Menace sur les tourbières
Le réchauffement climatique inquiète les spécialistes des tourbières. À Frasne, des chercheurs s'attèlent depuis sept ans à simuler ce réchauffement afin d'en observer les conséquences sur les écosystèmes.
Milieu naturel essentiel, les tourbières sont protégées en France, où elles s’étendent sur 1 000 km2. En Sibérie, la plus grande tourbière représente à elle seule 50 000 km2, plus que la superficie de la Suisse ! L’enjeu des tourbières est lié aux quantités incroyables de CO2 et de méthane qu’elles renferment, et dont on craint qu’elles se libèrent dans l’atmosphère sous l’effet de l’accélération de la décomposition de la matière organique à mesure que leurs prisons glaciales montent en température.
Spécialistes de ces milieux humides largement influencés par les conditions de température et de pluviosité, Daniel Gilbert, au laboratoire Chrono-environnement de l’université de Franche-Comté, et Edward Mitchell, au laboratoire de biologie du sol de l’université de Neuchâtel, travaillent depuis plus de vingt ans à étudier leur fonctionnement. Leurs travaux sont basés sur l’étude de la végétation et des micro-organismes, les vivants comme ceux conservés depuis des milliers d’années dans les strates de la tourbe.
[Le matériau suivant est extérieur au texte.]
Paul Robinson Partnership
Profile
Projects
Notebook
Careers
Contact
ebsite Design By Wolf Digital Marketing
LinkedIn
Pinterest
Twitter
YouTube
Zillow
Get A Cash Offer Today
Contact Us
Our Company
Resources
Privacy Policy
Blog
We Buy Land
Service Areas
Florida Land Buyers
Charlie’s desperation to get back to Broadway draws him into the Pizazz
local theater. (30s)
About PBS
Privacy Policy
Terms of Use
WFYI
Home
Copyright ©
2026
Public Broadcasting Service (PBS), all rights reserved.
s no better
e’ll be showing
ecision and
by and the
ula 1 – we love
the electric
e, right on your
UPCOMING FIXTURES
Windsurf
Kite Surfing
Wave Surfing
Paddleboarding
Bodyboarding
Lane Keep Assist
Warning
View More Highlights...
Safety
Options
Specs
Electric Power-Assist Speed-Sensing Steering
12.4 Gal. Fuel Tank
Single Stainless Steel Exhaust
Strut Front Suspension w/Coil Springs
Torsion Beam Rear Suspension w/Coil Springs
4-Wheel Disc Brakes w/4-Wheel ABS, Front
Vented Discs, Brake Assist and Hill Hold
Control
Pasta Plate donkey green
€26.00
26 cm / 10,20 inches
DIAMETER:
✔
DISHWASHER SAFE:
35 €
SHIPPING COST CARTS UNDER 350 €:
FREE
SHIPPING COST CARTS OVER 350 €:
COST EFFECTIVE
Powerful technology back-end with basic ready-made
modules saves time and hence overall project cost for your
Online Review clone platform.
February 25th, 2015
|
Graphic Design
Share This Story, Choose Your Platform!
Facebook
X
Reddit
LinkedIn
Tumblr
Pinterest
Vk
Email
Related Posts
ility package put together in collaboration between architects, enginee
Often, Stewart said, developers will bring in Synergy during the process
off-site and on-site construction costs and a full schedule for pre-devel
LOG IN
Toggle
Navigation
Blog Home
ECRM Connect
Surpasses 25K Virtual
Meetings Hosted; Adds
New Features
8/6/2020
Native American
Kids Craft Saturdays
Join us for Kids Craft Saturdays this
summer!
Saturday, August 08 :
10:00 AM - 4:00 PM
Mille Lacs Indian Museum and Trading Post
Pour surveiller les tourbières et prévoir leur évolution, des dispositifs de mesure et de simulation du réchauffement sont installés sur le site de Frasne (Doubs) depuis 2008. Une expérience qui s’est exportée depuis à l’immensité sibérienne et en Pologne, où les mêmes installations scientifiques sont implantées. « Il est intéressant d’extrapoler nos recherches à ces grandes surfaces de tourbières, dans des régions où, de plus, le réchauffement est plus marqué », souligne Edward Mitchell.
Écosystèmes en mutation
« À Frasne, le réchauffement simulé montre un changement significatif des relations entre les plantes supérieures, les mousses, les microbes vivant en surface et en profondeur, et la chimie de l’eau, raconte Daniel Gilbert. C’est le fonctionnement tout entier de l’écosystème qui s’en trouve modifié, avec des conséquences sur le stockage et le cycle du carbone qu’il reste à mesurer. » Des mâts équipés de capteurs devraient être installés à cet effet au-dessus du site de Frasne dès cet hiver : le dispositif mesurera la concentration de CO2 dans l’air sur plusieurs centaines de m2, et déterminera si le gaz se répand ou s’il est happé par la tourbière.
Des années de recul seront encore nécessaires pour comprendre les interactions entre le climat et les tourbières. « Il faut se garder de généraliser certaines conclusions, prévient Daniel Gilbert. Si les tourbières du Sud de la France ou d’Italie ont toutes les probabilités de s’assécher et de disparaître, on pense que plus on ira vers le Nord, moins les tourbières seront affectées par le réchauffement climatique. Certaines, bénéficiant de conditions plus douces, seront peut-être même plus fixatrices de CO2 que par le passé… »
Edward Mitchell souligne par ailleurs que l’assèchement aurait plus de répercussions négatives sur les écosystèmes que le réchauffement. « Le réchauffement à + 1 ou + 2 °C ne serait pas à lui seul un facteur déterminant, mais si le régime des précipitations baisse, surtout pendant l’été, cela deviendrait dramatique. »
Article extrait du dossier « + 2 °C ? » paru dans le numéro 261 de novembre-décembre 2015 du journal en direct.